@hobovsky

Thanks for the suggestion. Its actually what I did and it helped me solve the problem. I read about the problem and the theory behind the solution, after looking at some different algorithms for that I wrote down one I particularly liked and after understanding how and why it worked I used it to solve the problem and was actually quite amazed at how inefficient I had been approaching the problem. My solution used to run at about 108. something ms on the basic tests, and the solution I submitted ran the same tests with a new one I made with 1 million cycles faster than that.
Again, thanks for the suggestion and for future readers I really recommend reading up on this as it does make a lot of sense when it finally clicks

it seems you have more than one problem with your approach:

• you use additional list to store visited nodes. While this is not that bad, this problem can be solved with O(1) additional memory, i.e. you do not need to store every visited node anywhere. You are right that you need to loop through all the nodes, but it does not mean that you need to remember every of them.
• whats worse, you use a linear list as your container, and perform linear lookup on it. this is bad, and its the cause of your timeouts here. if you are going to use additional storage (which you don't have to), use something with more efficient lookup.
• nodes indeed do not have any associated value, but its not necessary. reference equality is all whats needed.

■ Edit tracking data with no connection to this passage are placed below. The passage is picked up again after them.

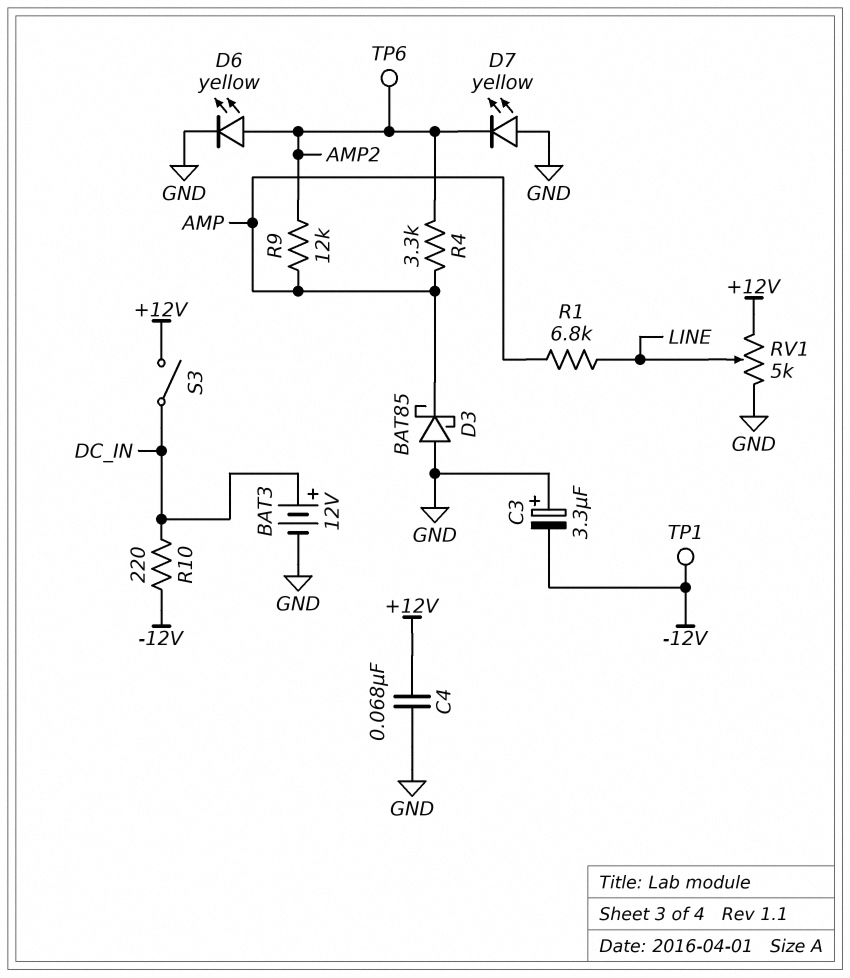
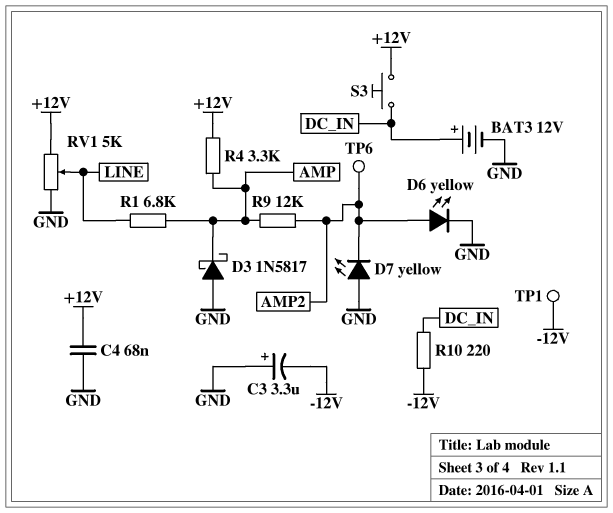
D3: schottky BAT85 (A GND, K AMP) -> schottky 1N5817 (A GND, K AMP)
R4: 3.3k (AMP, AMP2) -> 3.3k (+12V, AMP)
S3: switch (+12V, DC_IN) -> button (+12V, DC_IN)

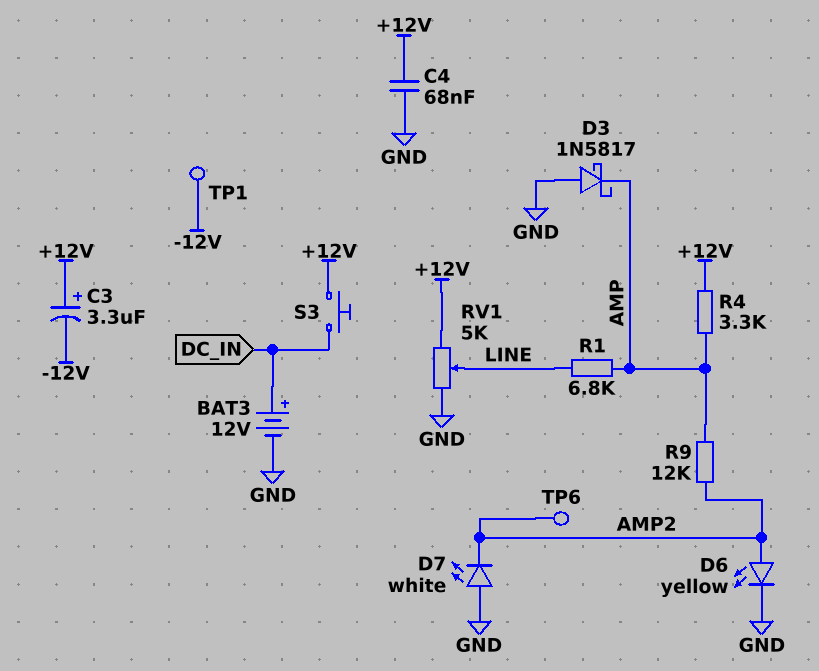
C3: 3.3uF (plus GND, minus -12V) -> 3.3uF (plus +12V, minus -12V)
D7: LED yellow (A GND, K AMP2) -> LED white (A GND, K AMP2)
R10: 220 (-12V, DC_IN) -> none

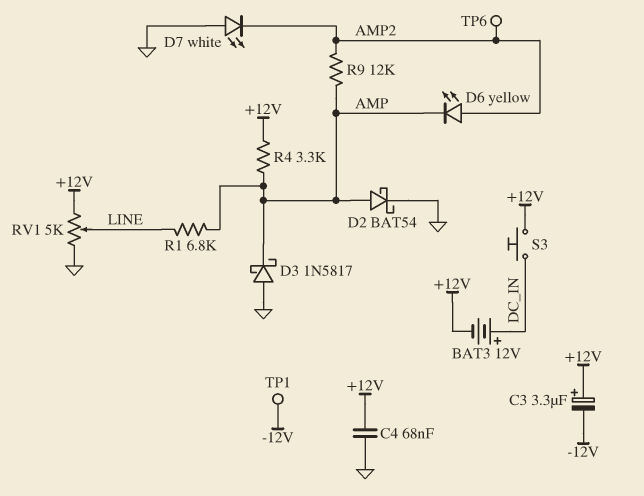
BAT3: 12V (plus DC_IN, minus GND) -> 12V (plus DC_IN, minus +12V)
D2: none -> schottky BAT54 (A AMP, K GND)
D6: LED yellow (A AMP2, K GND) -> LED yellow (A AMP2, K AMP)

I suggest doing some more research (i.e. googling) and looking for some loop detection algorithms. you will definitely find something.

C#

Im stopping for now as obviously Im missing something. My tests pass but I get a time out at the actual attempt. I'm using a single linear loop to go through all of the nodes, adding them to a List and checking if the current node I am at is present in the list. If present, It means I have looped through all of them, so then I just return the count - the index of the current node.
I guess it should have a simpler solution judging by some of the comments in the Discussion but Im stuck for now, will come back to it later. I dont really see how you can figure this out without looping through all the nodes, because you only have node.next, and nothing else to indicate what text or something this node has (Judging by the image, they should have some text in them), I tried using the node itself, text, Text, GetText, value, Value, but none seem to give me any values. I also tried using reflection to print out the properties and also got only .next.

Nice Kata ;)

Using Ruby.

#use this if you want to create your code on you computer the class of the node is in the description

The the Node class is not in the description.

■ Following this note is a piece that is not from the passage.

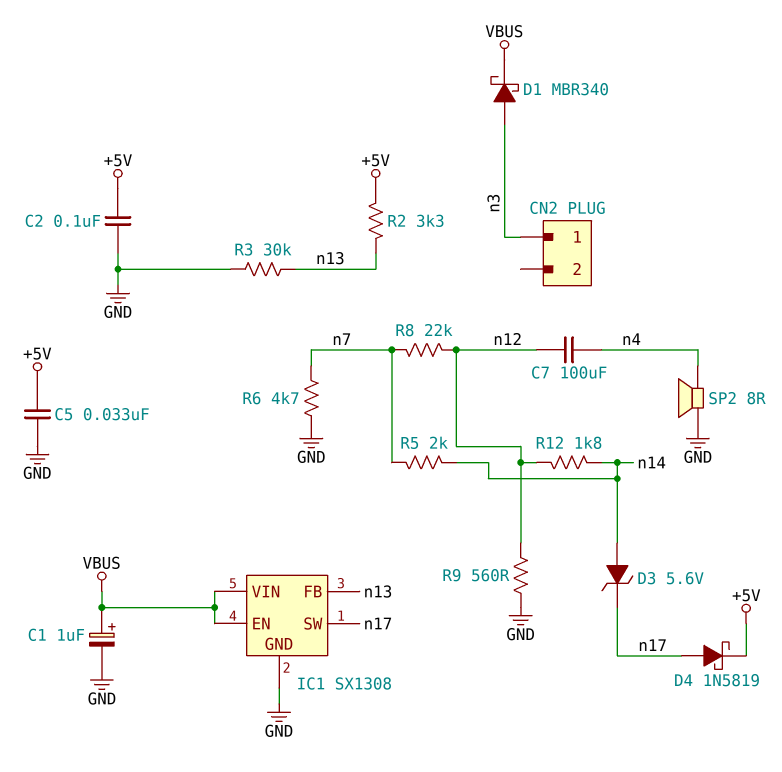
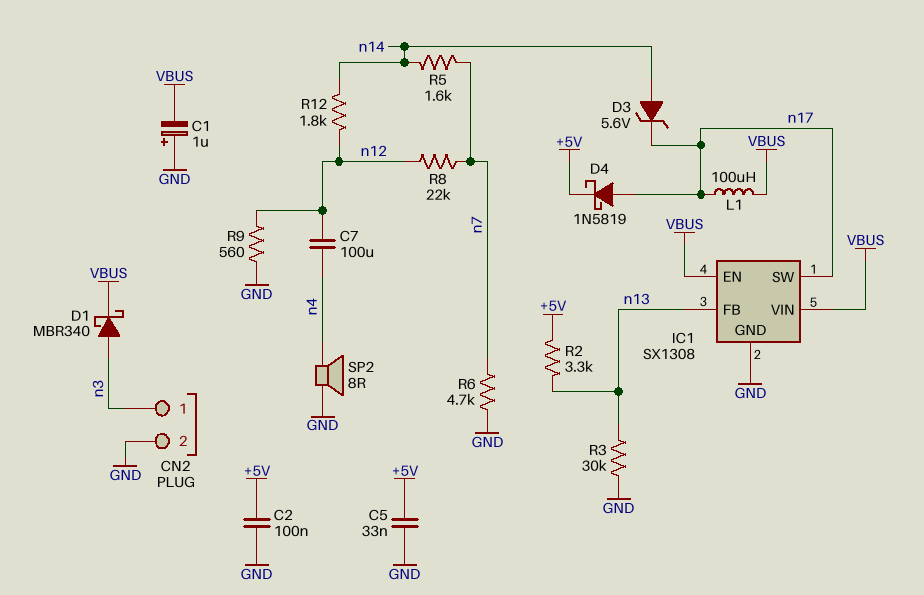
C1: 1uF (plus VBUS, minus GND) -> 1uF (plus GND, minus VBUS)
CN2 pin 2: none -> GND
L1: none -> 100uH (VBUS, n17)
R5: 2k (n7, n14) -> 1.6k (n7, n14)

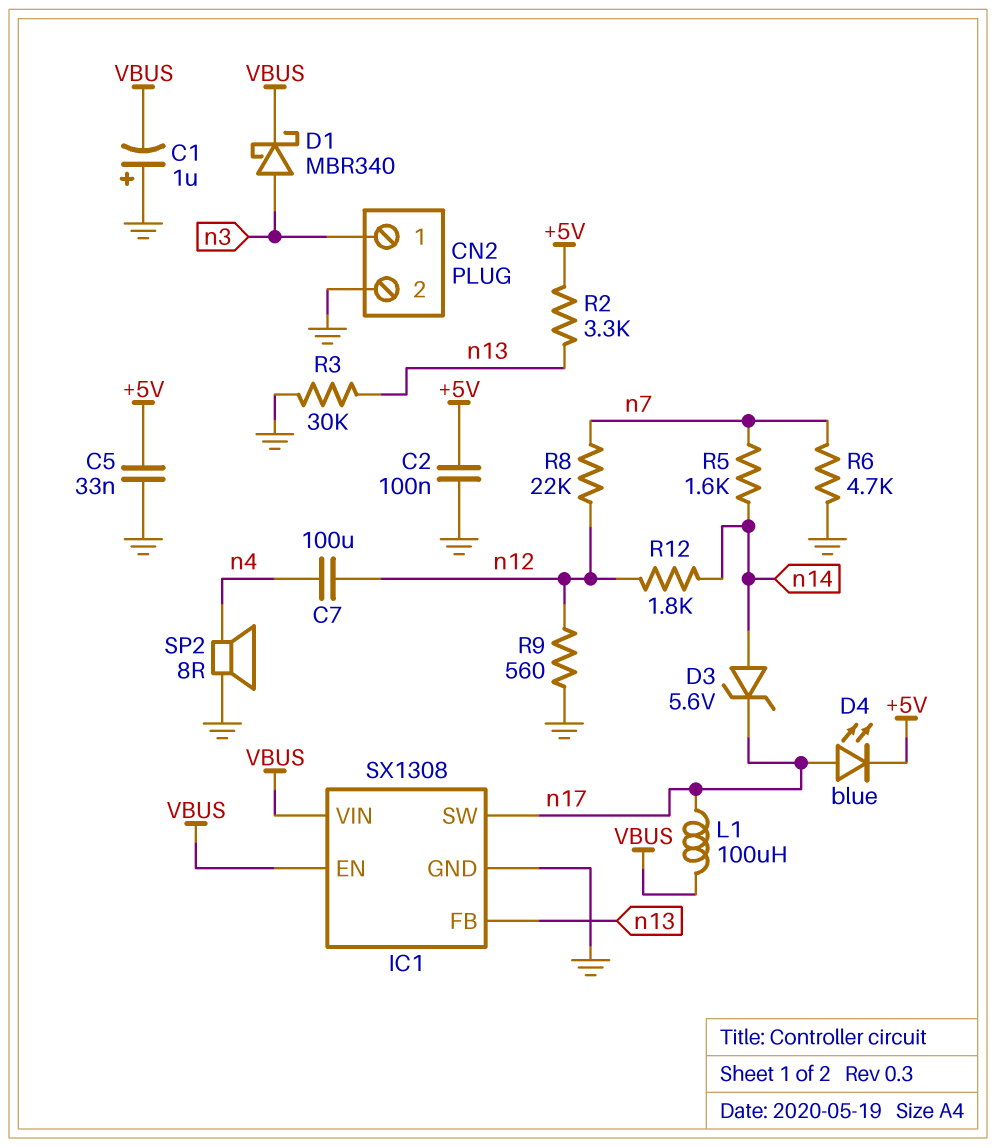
D4: schottky 1N5819 (A n17, K +5V) -> LED blue (A n17, K +5V)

When running "Test", I get an unexpected error:

Response received but no data was written to STDOUT or STDERR.

Even when I tried with a very simple solution that's wrong but should not "break":

def loop_size(node)
  puts "Hello"
  0
end

Rust translation ready for review. Fyi, I used the arena pattern because not leaking memory in reference cycles is really hard in a non garbage collected language.

great explanation, thank you very much! Learned a lot of those tiny sentances.

You cannot get the end of the list, because there's no end. Nodes are connected in a loop, and there's no last node.

The fact that nodes are pointed by reference is helpful though. you can still compare references for equality, so node1 == node2 will be true if both variables point to the same instance of a node. You can use this fact to find the loop.

hi, if I dont have the last element in the LinkedList (None) how can I solve this, any hints woyld be great.
becuse we cant work wih node.value I will always get a prepended object (memeoryreference) wich dont give much.
node will always show memoryreference and it will consider anything else but None, so how can I get the end of the linkedList? any hints?.
should I recursive this?

You have a node.setNext method that you didn't even mention in the description of this Kata. This is obviously crucial in solving this.

No, it's not. setNext is an implementation detail and not a part of the interface. getNext( ) is all you need to solve the kata.

The description explicitly states:

Note: do NOT mutate the nodes!

You do not need node.setNext() nor should you use it. The only part of the interface that you need is mentioned in the description: node.next.

Cheers.

There needs to be more of a description here than just briefly mentioning the two methods added as properties on the 'node' object argument. I have to console log just to clarify everything for myself. You have a node.setNext method that you didn't even mention in the description of this Kata. This is obviously crucial in solving this. Please update the description to include a clear picture of what your passing into the function as an argument.

You got it though, congratulations!

I was storing each of the nodes and then iterating through the node list to find a repeat. I had to google other algorithms to use because iterating through a massive list to find a revisted node was taking too long. I wouldn't say "it's as simple as that." I understand that you need to find the first revisted node... but HOW you quickly find the first revisited node is the crux of the problem that I couldn't discover completely on my own without google algorithm help.